The U.S. Supreme Court’s June 29 decision in Trump v. Slaughter may significantly reshape how independent federal agencies, such as the National Labor Relations Board (NLRB), operate.

Although the case arose from President Donald Trump’s removal of Federal Trade Commission (FTC) Commissioner Rebecca Slaughter, the Court used the dispute to overrule Humphrey’s Executor v. United States, the 1935 decision that had long permitted Congress to shield members of certain independent agencies from presidential removal except for cause. The Court instead held that, as a general rule, principal officers exercising executive power must remain removable by the President, substantially expanding presidential authority over agencies historically viewed as independent.

The decision’s significance extends well beyond the FTC. Readers of Employment Law Worldview may recall that we have closely followed the litigation surrounding former National Labor Relations Board (NLRB) Member Gwynne Wilcox because it presented the same fundamental constitutional question: whether Congress may insulate members of independent agencies from presidential removal through statutory “for-cause” protections. We’ve reported on that litigation from President Trump’s removal of Wilcox in January 2025 (see here), to her reinstatement by the district court (see here), to the Supreme Court’s stay of that order (see here) and most recently to the Board’s eventual return to a quorum following the White House’s nominations (see here and here).

Until now, however, the Supreme Court had never squarely answered the underlying constitutional question. Trump v. Slaughter appears to do exactly that.

The district court’s decision reinstating Wilcox relied heavily on Humphrey’s Executor and the proposition that Congress could protect certain agency officials from removal except for cause. With that precedent now expressly overruled, the legal foundation supporting Wilcox’s reinstatement—and similar challenges involving other independent agencies, such as the Merit Systems Protection Board (MSPB)—has largely disappeared. Although the Supreme Court will still need to formally dispose of the Wilcox case, the outcome now appears considerably more predictable.

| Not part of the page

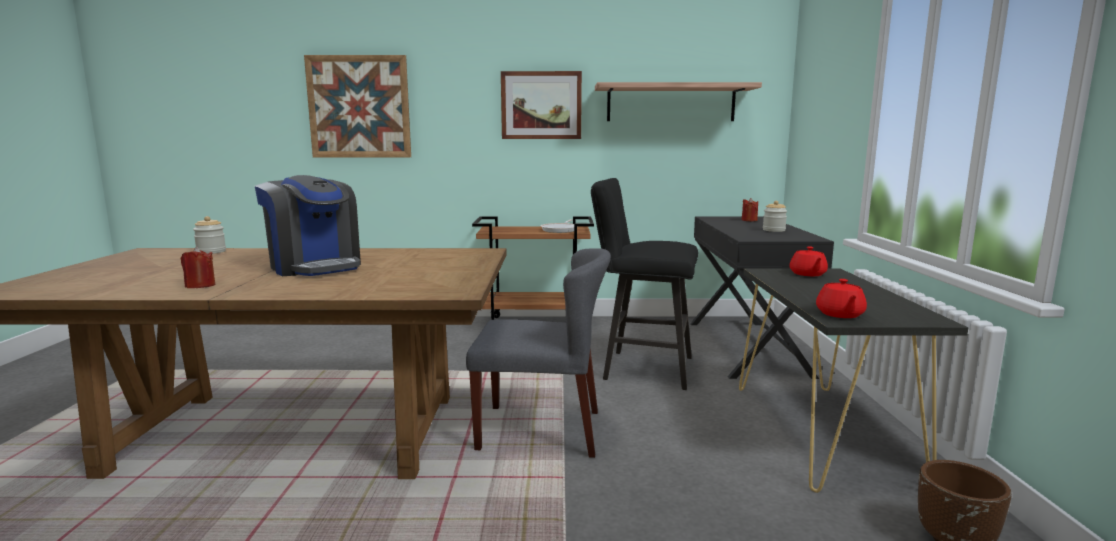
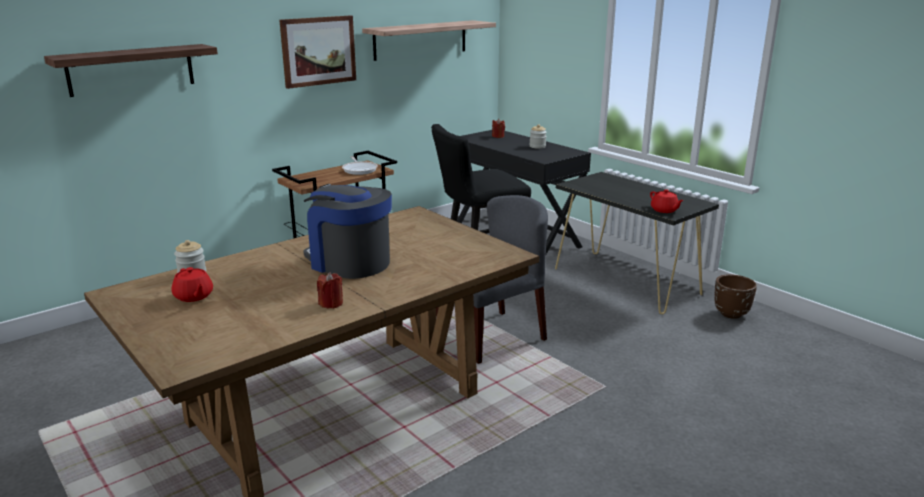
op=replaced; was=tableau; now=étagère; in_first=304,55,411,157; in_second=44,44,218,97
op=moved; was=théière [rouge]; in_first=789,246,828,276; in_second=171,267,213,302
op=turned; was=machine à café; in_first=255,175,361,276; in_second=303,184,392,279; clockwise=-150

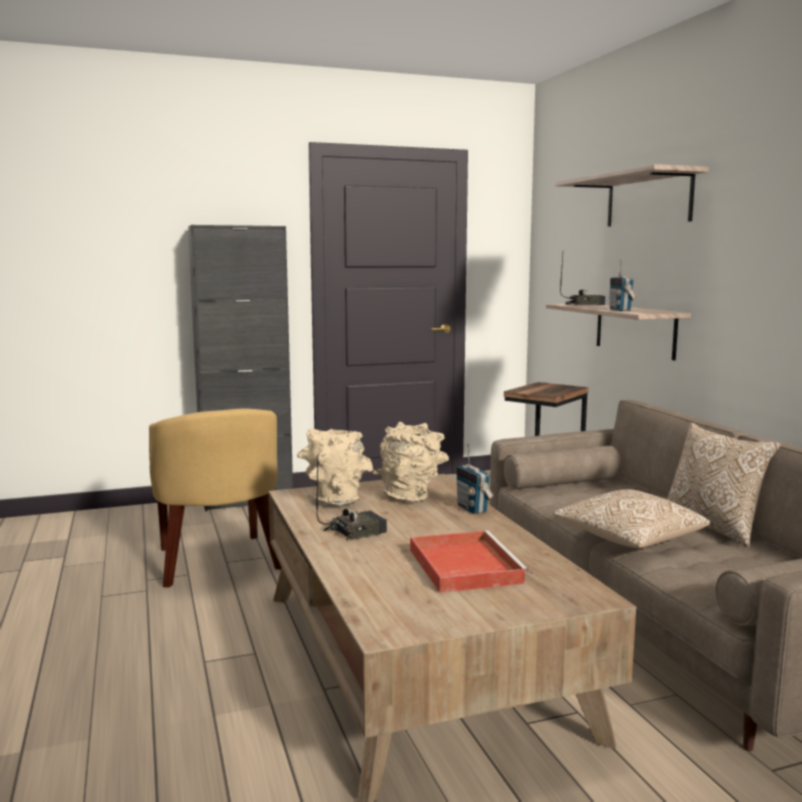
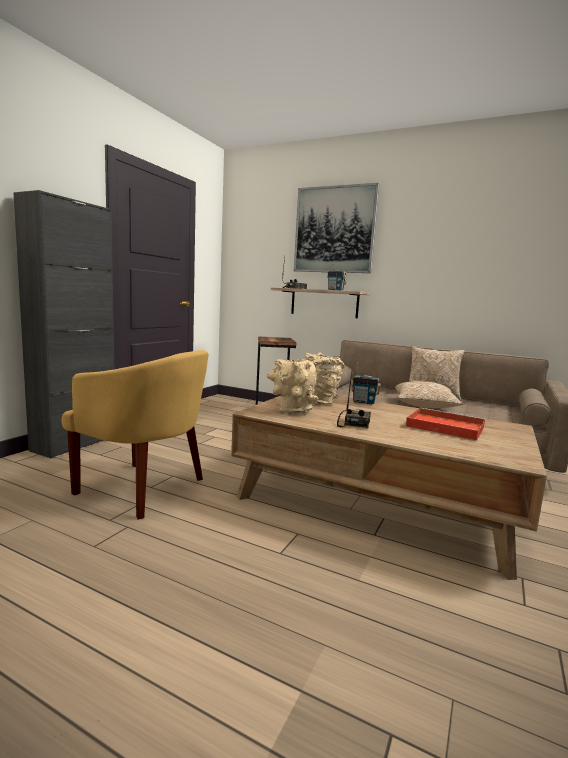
op=replaced; was=étagère; now=tableau; in_first=555,164,709,227; in_second=294,183,379,273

As our recent coverage demonstrates, agency leadership can have a significant impact on the pace and direction of federal labor and employment enforcement. Trump v. Slaughter may accelerate those shifts by allowing incoming administrations to replace agency leadership more quickly than under the prior framework. For employers, this means that changes in Board composition, enforcement priorities, rulemaking and litigation positions may occur much earlier in a presidential administration than they have historically. We will continue to monitor the impact of Trump v. Slaughter and its implications for employers as the remaining litigation unfolds.